L'on se rappelle, en effet, lorsque Ahmed Ouyahia avait «dégainé la sulfureuse» contre les dirigeants d'entreprises via sa fameuse campagne de «moralisation de la vie publique» et s'était sinistrement refermée par l'incarcération de près de 6500 cadres gestionnaires dont environ 85% ayant, par la suite, été relaxés ou bénéficié d'un non-lieu.
D'autres étant décédés pendant leur détention provisoire, sans jamais avoir obtenu d'audience d'inculpation ni de jugement. Et ce fut sous la pression de nombre d'ex-managers publics injustement incarcérés, d'avocats, de militants des droits de l'homme et même de magistrats qu'il sera décidé, bien des années après de soustraire à la sanction pénale l'acte de gestion.
Mieux, y ont été également introduites des réformes, conférant aux organes sociaux le pouvoir exclusif d'appréciation en matière de mise en mouvement de l'action publique en cas d'infractions pénales «commises au préjudice d'une entreprise économique, dont l'Etat détient la totalité des capitaux ou d'une entreprise à capitaux mixtes».

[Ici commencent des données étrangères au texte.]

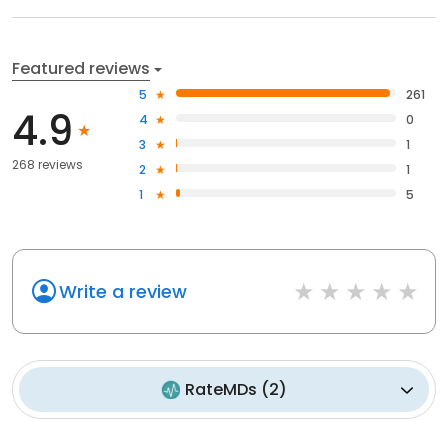
Featured reviews
5
261
4.9
4
0
3
1
268 reviews
2
1
1
5
Write a review
RateMDs
(
2
)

Avec la nouvelle donne économique, c'est la hantise qui s'est déjà emparée des managers des quelques entreprises publiques restantes actuellement dans le viseur du Premier ministre et de ses alliés du FCE/Centrale syndicale. D'où les appels des juristes à la nécessité de se prémunir contre les risques et les conséquences des fautes ou des erreurs de gestion vu les décisions majeures qu'ils pourraient être appelés à prendre dans un contexte économique en plein chamboulement.